When a CT technician accidentally applies a standard adult protocol to a paediatric patient, the dose exceedance should appear in the physicist's dashboard within hours, not at next month's review meeting. That is the clinical difference between a monitoring system and a compliance reporting tool.
Where AI adds something genuinely new
Automated data ingestion and real-time monitoring were possible before large language models. What AI adds is the query interface — the ability for a physicist or department head to ask questions about dose data in plain language and get immediate, structured answers.
Consider the difference between these two workflows:
Without AI: A physicist wants to know whether CT chest doses have been running high over the past six weeks on a specific scanner. They export the data, filter by modality and scanner ID, calculate the 75th percentile, plot a trend, and write a summary. This takes 45 minutes on a good day.
With AI: The physicist types: "Show me CT chest doses on Scanner 3 over the last six weeks compared to our local DRL." They get a table and a trend chart in under ten seconds. If they want to drill deeper — "break it down by technician" or "show only patients over 80 kg" — each refinement takes another question, not another 45 minutes.
This is not a marginal efficiency improvement. It changes the frequency and depth of analysis that is practically possible within a physicist's working week.
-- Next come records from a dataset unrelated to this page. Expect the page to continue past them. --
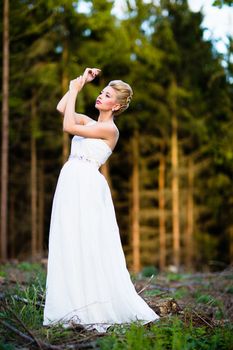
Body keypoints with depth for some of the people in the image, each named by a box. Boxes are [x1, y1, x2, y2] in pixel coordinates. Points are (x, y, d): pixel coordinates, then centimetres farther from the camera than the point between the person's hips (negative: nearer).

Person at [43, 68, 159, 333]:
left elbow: (69, 127, -13)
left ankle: (95, 311, -1)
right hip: (70, 183, 8)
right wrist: (80, 83, 10)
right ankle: (79, 308, 9)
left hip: (86, 187, -8)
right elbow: (61, 109, 9)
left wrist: (75, 90, -6)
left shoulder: (109, 129, -6)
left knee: (86, 248, -9)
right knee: (68, 248, 4)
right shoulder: (89, 122, 18)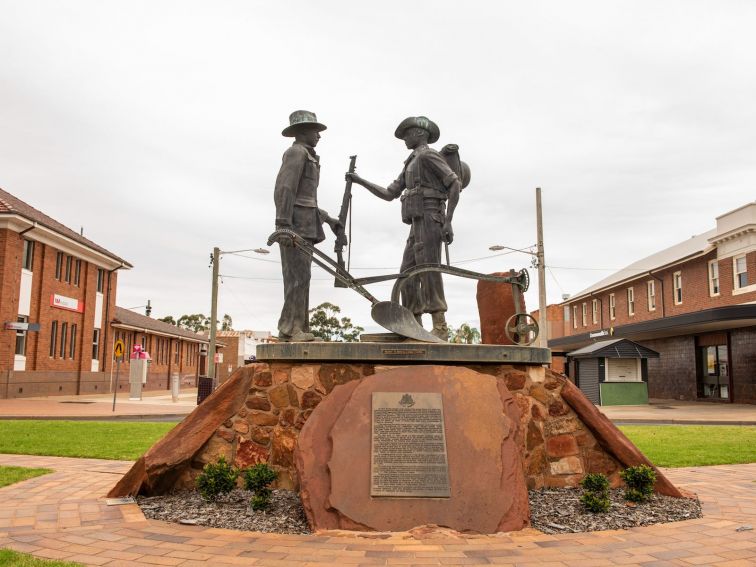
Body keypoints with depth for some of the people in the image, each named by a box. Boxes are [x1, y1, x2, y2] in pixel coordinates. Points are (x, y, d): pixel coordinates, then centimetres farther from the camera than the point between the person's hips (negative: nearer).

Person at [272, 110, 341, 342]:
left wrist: (328, 219, 25)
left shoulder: (306, 157, 28)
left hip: (304, 227, 10)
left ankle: (298, 331, 2)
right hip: (295, 225, -10)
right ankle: (291, 329, -17)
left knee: (299, 279, 3)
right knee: (298, 277, -15)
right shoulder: (296, 152, -3)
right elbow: (283, 189, -16)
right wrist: (284, 225, -24)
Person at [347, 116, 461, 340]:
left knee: (429, 273, -15)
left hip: (430, 221, -9)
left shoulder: (428, 155, -2)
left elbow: (455, 184, -11)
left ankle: (439, 328, -17)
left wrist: (448, 221, -18)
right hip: (418, 226, 9)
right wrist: (360, 181, 20)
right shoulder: (411, 164, 28)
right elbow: (389, 195, 26)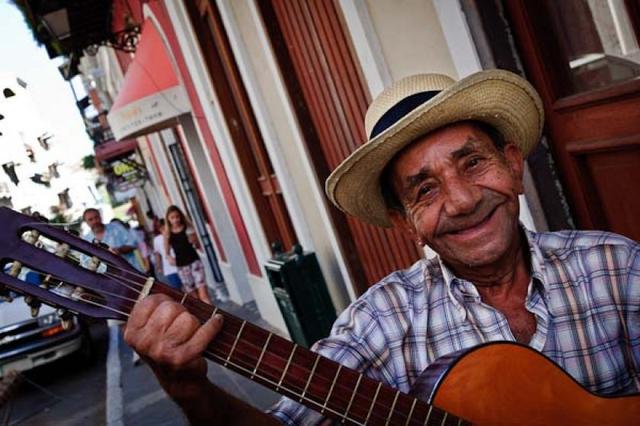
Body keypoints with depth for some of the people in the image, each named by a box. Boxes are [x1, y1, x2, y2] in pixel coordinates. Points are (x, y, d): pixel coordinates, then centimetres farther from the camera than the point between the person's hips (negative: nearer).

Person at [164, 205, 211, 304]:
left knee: (203, 294, -10)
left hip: (194, 261, -1)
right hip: (181, 266, 1)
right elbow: (167, 252, 8)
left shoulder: (188, 228, 0)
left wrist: (194, 241, -13)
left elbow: (197, 246, 7)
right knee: (194, 296, 7)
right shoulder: (167, 233, 1)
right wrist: (169, 257, -13)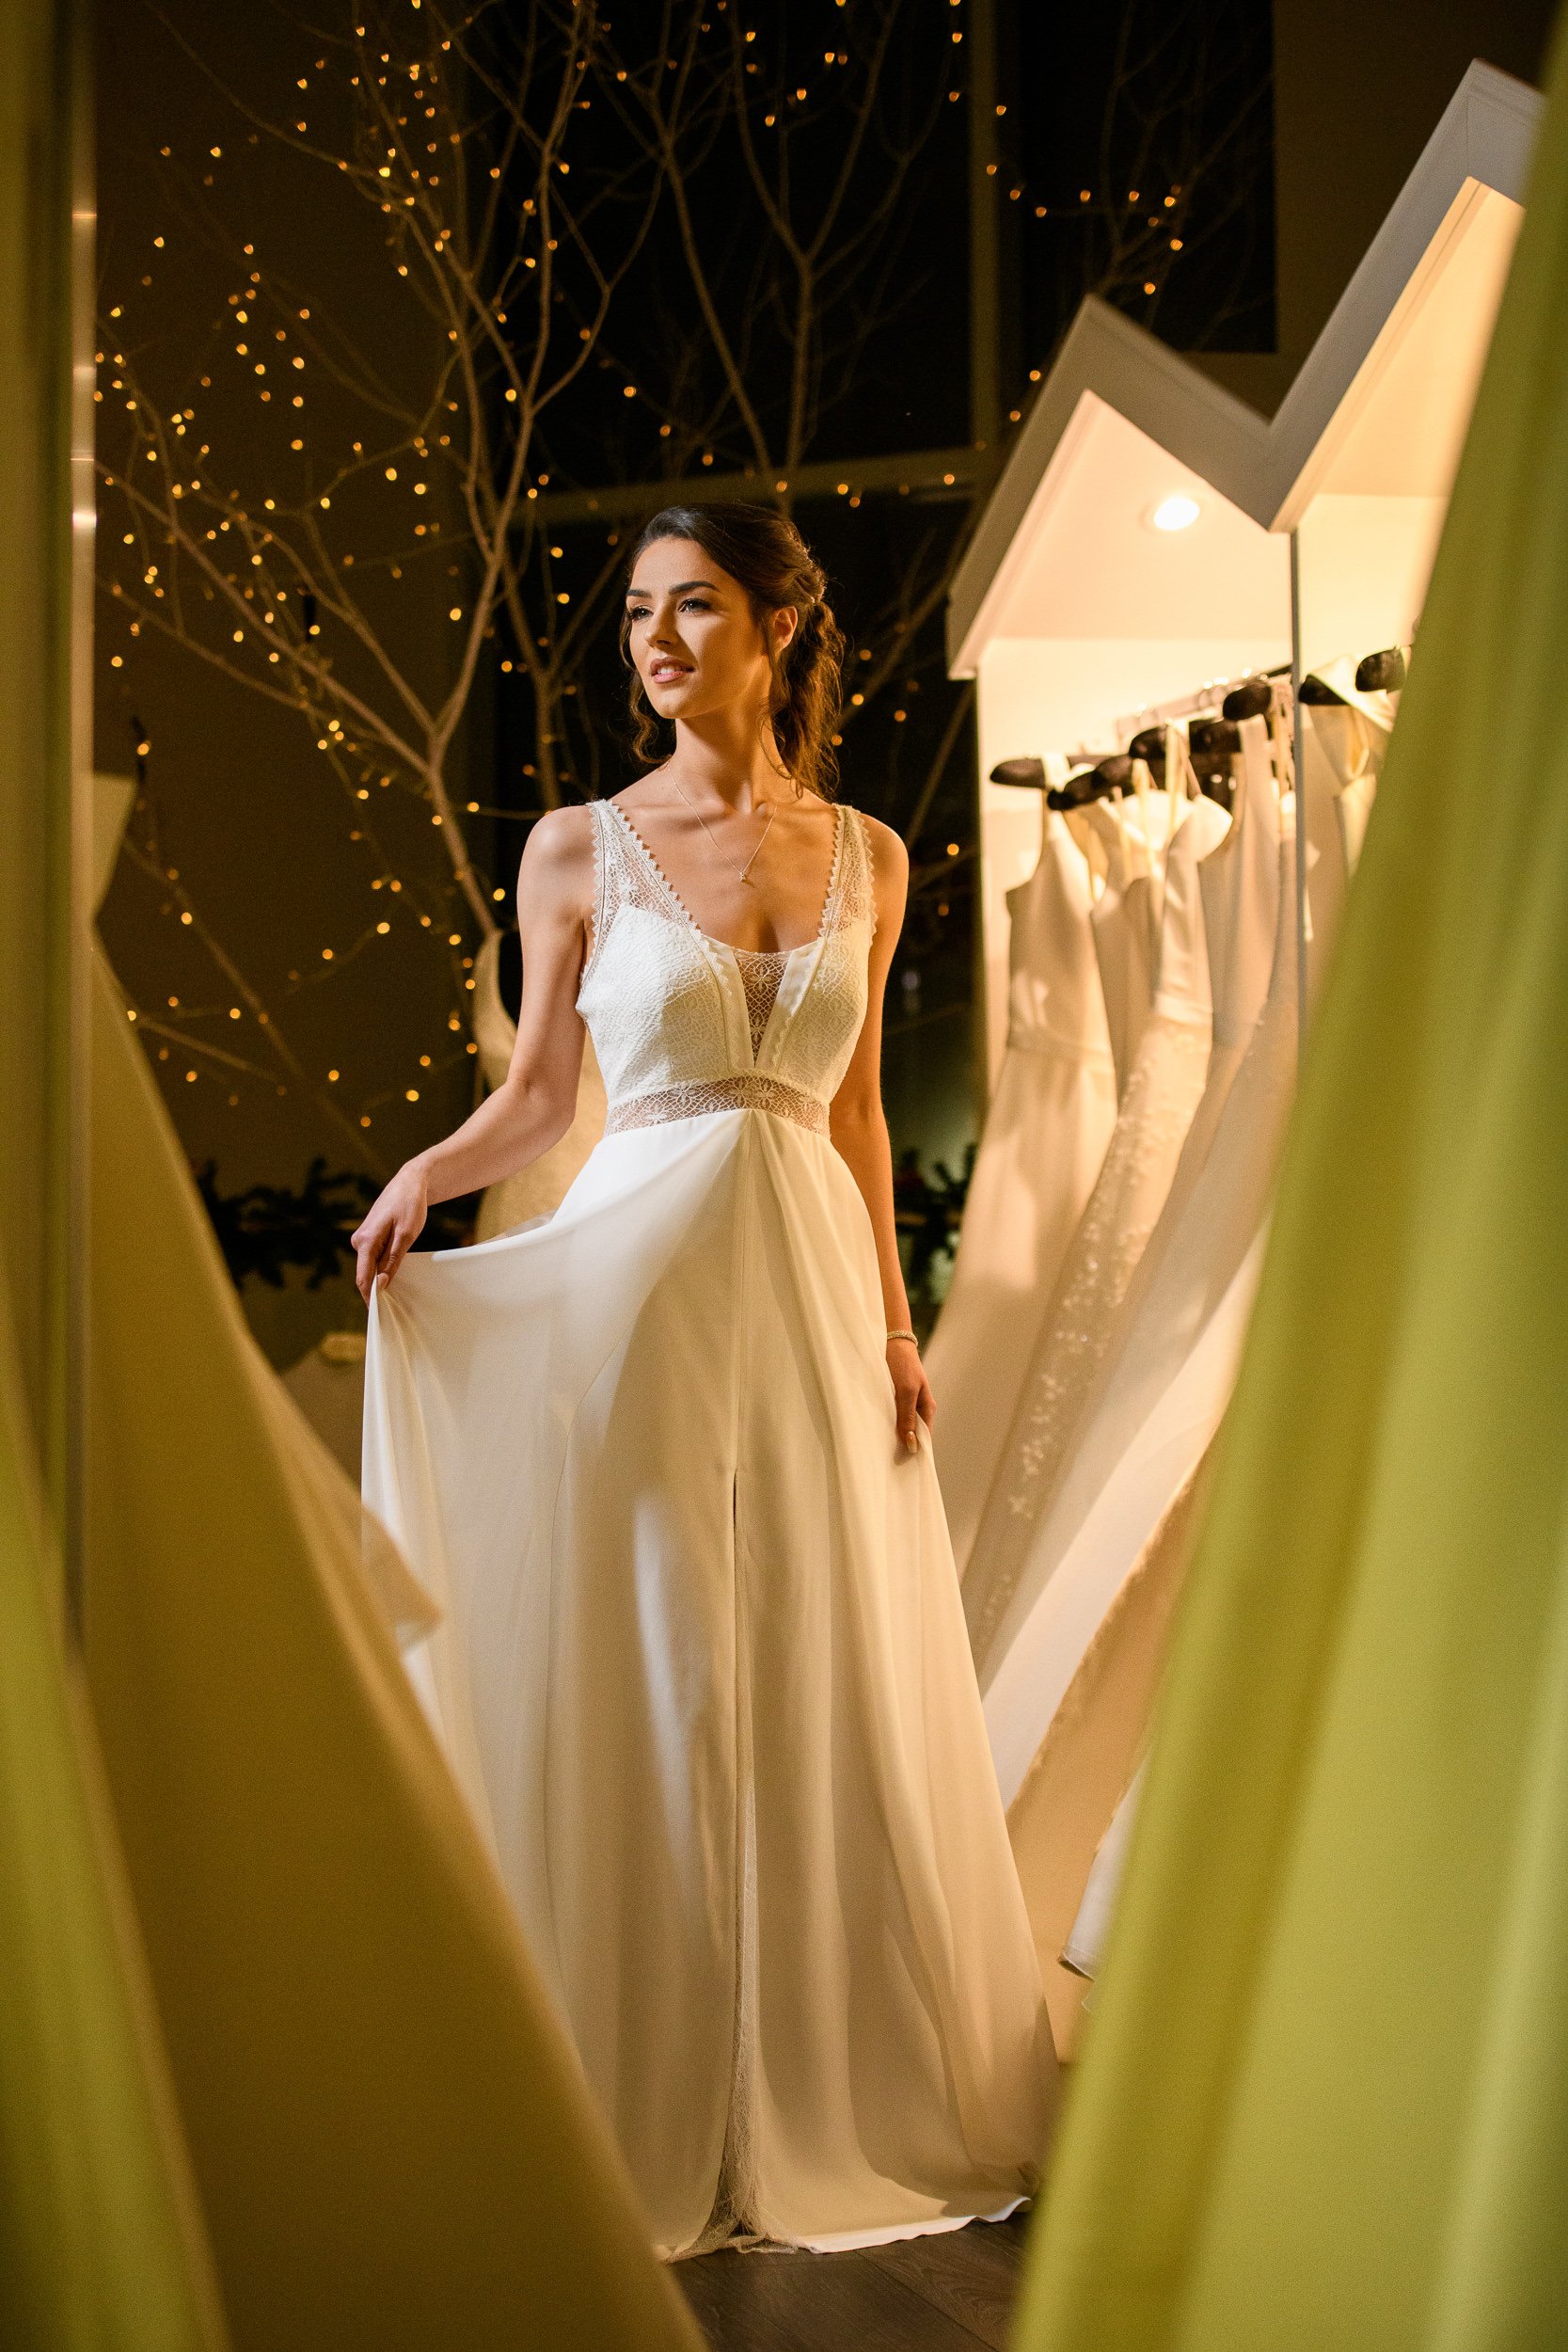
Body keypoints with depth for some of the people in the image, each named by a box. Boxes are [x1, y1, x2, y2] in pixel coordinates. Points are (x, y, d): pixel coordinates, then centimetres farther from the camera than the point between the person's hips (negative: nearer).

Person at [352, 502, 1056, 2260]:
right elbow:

Instead of one thorough review per month, continuous lightweight monitoring becomes feasible.
The feedback loop that actually protects patients
The purpose of dose monitoring is not compliance paperwork — it is optimising patient protection. That requires a short feedback loop between dose measurement and protocol adjustment. When the loop is six weeks long, protocol problems persist. When it is same-day, they get caught and corrected quickly.
This matters most in three scenarios that happen in every busy department:
- Technician variation: Different operators using the same protocol achieving meaningfully different dose outcomes — detectable only through per-operator analysis that no one runs manually.
- Equipment drift: A scanner's dose output creeping up over time as components age, visible only through longitudinal trend data.
- Protocol migration errors: A new protocol copied from an old one with an incorrect parameter, applied to hundreds of patients before anyone notices.
None of these are caught by a monthly spreadsheet review. All of them are caught immediately by a system that flags exceedances the day they occur.
Key takeaways
- Every modern scanner already records detailed dose data in DICOM headers — the raw material is there.
- Manual extraction, normalisation, and review creates a 4–8 week lag between a dose problem occurring and someone acting on it.
- Continuous dose monitoring requires automated ingestion directly from the PACS or modality gateway, not periodic manual exports.
- AI query interfaces make deep, ad-hoc dose analysis practically feasible within a normal physicist's workflow — no SQL, no spreadsheet pivots.
- The goal is a short feedback loop: problem detected, protocol reviewed, change implemented. That only happens with real-time visibility.